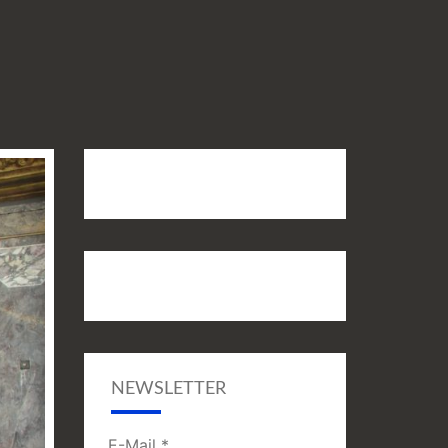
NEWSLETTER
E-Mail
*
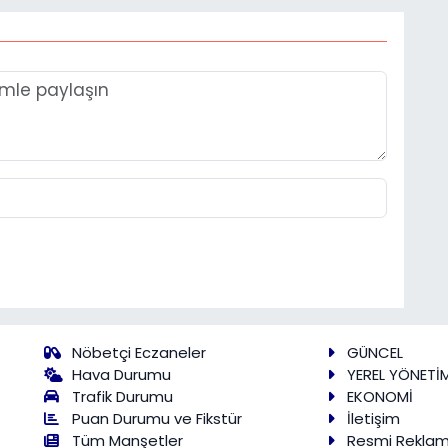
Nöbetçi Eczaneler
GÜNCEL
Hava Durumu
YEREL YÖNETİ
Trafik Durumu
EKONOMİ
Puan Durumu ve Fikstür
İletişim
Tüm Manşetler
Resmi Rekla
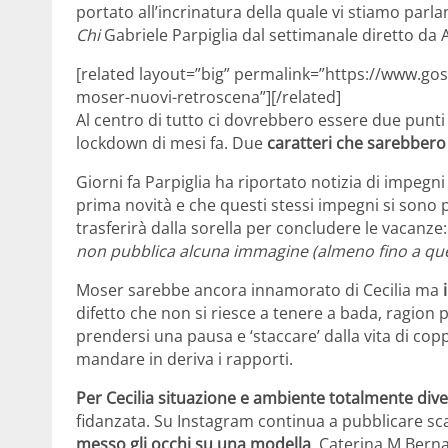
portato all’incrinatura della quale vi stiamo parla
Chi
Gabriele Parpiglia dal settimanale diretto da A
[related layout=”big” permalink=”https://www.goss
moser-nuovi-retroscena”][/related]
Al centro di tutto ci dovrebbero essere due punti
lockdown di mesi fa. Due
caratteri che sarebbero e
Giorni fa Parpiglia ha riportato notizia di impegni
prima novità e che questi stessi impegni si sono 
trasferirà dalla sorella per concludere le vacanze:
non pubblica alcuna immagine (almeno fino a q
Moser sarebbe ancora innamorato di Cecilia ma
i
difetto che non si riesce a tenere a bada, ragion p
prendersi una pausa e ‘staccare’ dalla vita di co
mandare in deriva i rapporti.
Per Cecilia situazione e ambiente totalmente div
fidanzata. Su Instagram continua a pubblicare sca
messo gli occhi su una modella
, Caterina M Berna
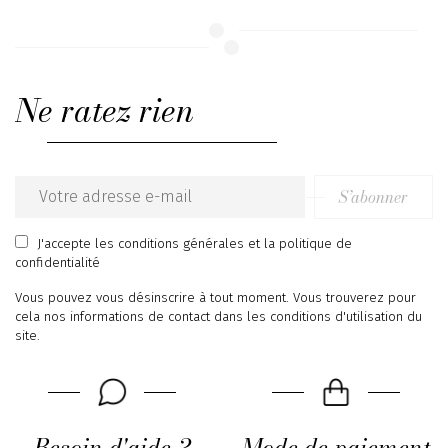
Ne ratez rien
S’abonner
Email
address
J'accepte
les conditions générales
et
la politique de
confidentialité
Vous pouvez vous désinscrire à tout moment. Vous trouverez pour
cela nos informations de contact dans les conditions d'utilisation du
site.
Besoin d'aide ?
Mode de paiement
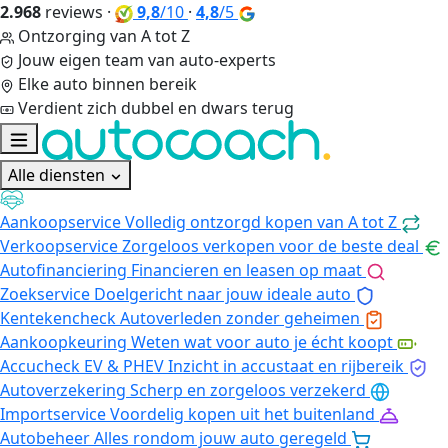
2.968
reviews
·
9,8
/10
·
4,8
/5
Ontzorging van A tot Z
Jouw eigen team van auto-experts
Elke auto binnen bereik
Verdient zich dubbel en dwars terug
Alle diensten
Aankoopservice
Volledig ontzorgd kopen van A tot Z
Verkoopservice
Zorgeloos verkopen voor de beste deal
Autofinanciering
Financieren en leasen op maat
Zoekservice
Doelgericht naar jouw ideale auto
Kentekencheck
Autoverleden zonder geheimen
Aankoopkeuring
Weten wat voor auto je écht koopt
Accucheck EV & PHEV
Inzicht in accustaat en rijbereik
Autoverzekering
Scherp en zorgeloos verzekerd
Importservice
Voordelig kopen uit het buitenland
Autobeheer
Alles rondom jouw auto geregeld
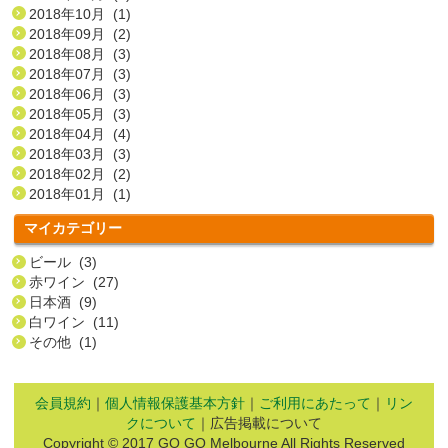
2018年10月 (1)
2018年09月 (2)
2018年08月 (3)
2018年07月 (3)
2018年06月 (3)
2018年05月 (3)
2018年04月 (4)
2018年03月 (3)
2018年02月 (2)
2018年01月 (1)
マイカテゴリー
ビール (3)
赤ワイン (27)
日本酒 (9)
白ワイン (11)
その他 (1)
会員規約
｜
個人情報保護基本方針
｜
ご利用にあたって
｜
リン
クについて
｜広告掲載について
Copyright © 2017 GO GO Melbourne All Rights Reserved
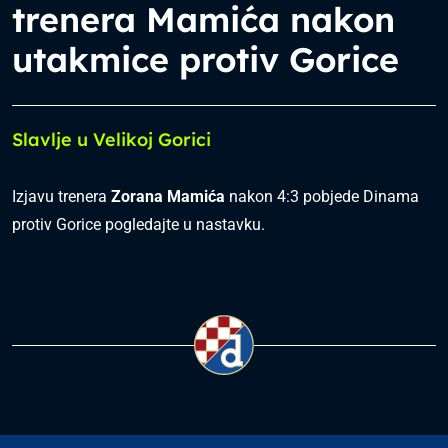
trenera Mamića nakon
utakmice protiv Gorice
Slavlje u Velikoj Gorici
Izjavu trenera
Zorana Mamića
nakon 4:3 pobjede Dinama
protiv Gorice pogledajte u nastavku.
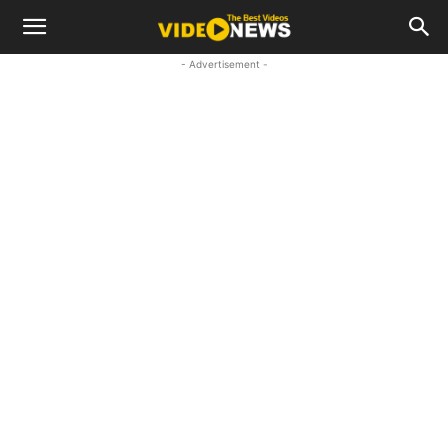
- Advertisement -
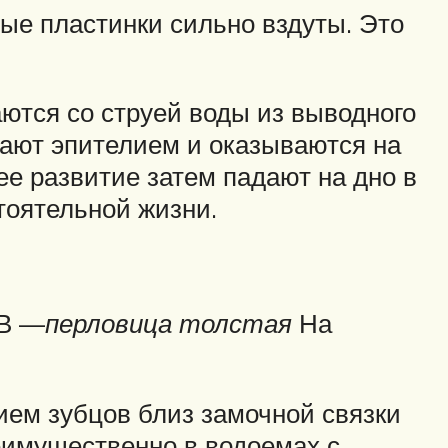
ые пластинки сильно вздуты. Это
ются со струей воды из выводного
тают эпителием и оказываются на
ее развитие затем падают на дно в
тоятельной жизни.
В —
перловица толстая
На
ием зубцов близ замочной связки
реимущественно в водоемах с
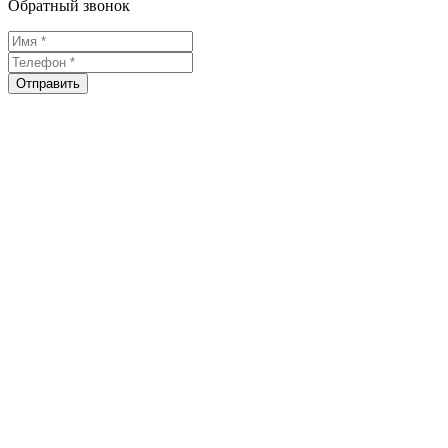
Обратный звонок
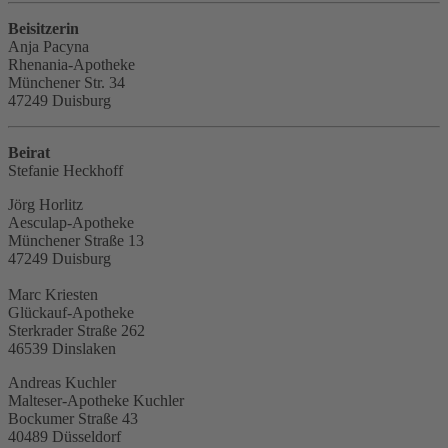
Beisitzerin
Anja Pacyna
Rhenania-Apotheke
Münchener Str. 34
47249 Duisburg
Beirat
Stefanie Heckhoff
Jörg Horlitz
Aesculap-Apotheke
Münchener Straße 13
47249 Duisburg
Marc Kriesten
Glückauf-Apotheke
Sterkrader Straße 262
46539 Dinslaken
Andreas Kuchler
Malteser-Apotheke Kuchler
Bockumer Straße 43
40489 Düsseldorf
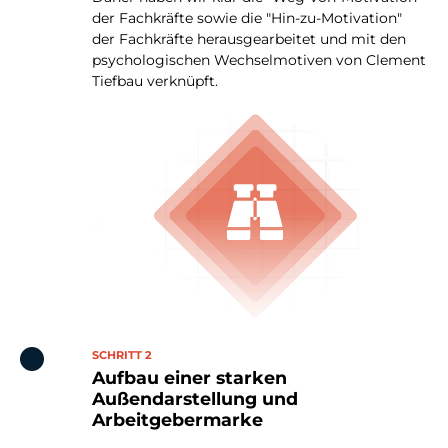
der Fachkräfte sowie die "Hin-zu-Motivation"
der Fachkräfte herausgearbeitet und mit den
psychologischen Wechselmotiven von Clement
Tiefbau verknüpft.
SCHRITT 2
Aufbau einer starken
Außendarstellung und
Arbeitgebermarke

━━━━━━━━━━

> _WORK REQUEST_:
All lines above holding the word "Münchener" make up the answer; copy each one.

> _RESPONSE_:
Münchener Str. 34
Münchener Straße 13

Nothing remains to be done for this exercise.